Light-led technology
In 2009, Charles Kao was awarded one half of the Nobel Prize for Physics, while the other half was shared by Willard Boyle and George Smith for inventing the so-called ‘charged coupled device’, better known as CCD. While Charles Kao’s work revolutionised communication of all information by light, CCD, consisting of millions of light sensitive cells arranged in myriad rows and columns revolutionised photography. Crystal clear pictures of celestial objects, medical imaging and numerous commercial and industrial application are due to CCDs (Hundred years earlier, in 1909, Gabriel Lippmann got the Nobel Prize for the technique of colour photography).
Just a hundred years ago, Einstein gave the concept of stimulated emission, which suggested amplification of light. That light exerts pressure was discovered by physicist Pyotr Lebedev. Today, laser beams of high intensity can produce pressures of millions of atmospheres and can heat and confine plasma to hundred million degrees and more. Ironically, lasers can also cool matter through laser cooling.
Lasers are of ubiquitous use in surgery — cutting materials and manipulating materials (including DNA) by light pressure in so called tweezers. Physicists have also slowed down light in atomic vapours. Also optomechanical crystals have been used for optical quantum information processing and storage. Holographic data storage that can store entire libraries in a single crystal and ultrafast computing at the speed of light are already in place. Twenty years ago, photonic crystals were introduced, where photons travel like electrons in a crystalline solid. Atomic spectroscopy has enabled us to detect rare elements like platinum or thorium in distant stars by their characteristic spectral signature, while the Doppler effect has enabled us to map their motions. Raman spectroscopy is used to detect traces of pollutants.
Photonics applied to medicine
Within a decade or less, laser may emit beams with spot sizes of a nanometre, about that of a molecule, and microscopes using laser sources with apertures the size of a single molecule can result in fast direct sequencing of DNA, RNA and other molecules. Laser Doppler flowmeters are instruments for measuring blood flow through tissues with a laser beam.
It can complement ultrasound techniques to detect blockages in arteries, kidneys, etc by observing changes in frequency of the monochromatic light beam.
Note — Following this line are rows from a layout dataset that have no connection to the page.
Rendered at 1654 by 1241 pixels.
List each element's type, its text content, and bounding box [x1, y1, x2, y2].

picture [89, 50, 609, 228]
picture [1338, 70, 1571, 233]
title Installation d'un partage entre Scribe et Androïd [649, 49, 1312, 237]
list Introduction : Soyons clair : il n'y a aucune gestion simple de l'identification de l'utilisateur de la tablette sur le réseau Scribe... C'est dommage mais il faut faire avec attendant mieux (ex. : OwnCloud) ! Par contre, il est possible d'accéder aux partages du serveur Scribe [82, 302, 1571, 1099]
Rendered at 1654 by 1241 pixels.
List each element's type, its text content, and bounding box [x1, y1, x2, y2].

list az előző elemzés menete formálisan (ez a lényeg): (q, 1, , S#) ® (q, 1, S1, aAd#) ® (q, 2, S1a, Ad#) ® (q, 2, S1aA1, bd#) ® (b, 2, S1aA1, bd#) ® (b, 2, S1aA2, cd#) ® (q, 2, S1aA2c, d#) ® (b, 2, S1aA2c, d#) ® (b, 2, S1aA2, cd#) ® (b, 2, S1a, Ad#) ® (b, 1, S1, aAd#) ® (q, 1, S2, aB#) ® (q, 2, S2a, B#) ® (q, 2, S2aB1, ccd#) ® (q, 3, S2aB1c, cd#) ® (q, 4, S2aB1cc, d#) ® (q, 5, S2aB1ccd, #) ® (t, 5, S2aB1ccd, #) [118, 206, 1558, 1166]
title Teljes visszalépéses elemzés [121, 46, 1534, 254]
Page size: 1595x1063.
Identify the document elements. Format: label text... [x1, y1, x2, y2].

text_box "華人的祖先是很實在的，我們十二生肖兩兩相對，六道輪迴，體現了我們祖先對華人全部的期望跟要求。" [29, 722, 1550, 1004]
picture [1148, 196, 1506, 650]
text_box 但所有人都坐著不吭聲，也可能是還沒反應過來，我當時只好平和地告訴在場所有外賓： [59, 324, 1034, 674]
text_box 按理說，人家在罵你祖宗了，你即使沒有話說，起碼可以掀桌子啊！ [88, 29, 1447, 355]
Laser endoscope can peer inside organs, i.e. a non-invasive diagnosis. Laser beams are used now to unblock coronary arteries narrowed by atheroma and even to remove certain types of birthmarks.
In ophthalmology, different types of lasers are used for operations on the cornea (e.g. excimer laser, to remove thin sheets of tissue) to alter curvature of corneal surface or to remove diseased tissue. The photocoagulation of retina is done with diode laser. LASIK (laser-assisted in situ keratomileusis) is, of course, a well known procedure to use laser light beam to correct both short sight (myopia) and long sight (hypermetropia).
Also surgical techniques like laser laparoscopy are now routine. Laser surgery is applied to palate to treat obstructive sleep apnoea. Laser is even used to treat varicose veins. Apart from well known CAT ( computerized axial tomography) scans, we also have Optical Coherence Tomography (OCT) to get diagnostic non-invasive three dimensional images from optical scattering of the beam from tissues.Optical fibres are also routinely used in medicine to examine internal cavities (stomach, bladders etc.). CCD’s have revolutionised medical imagining and diagnosis.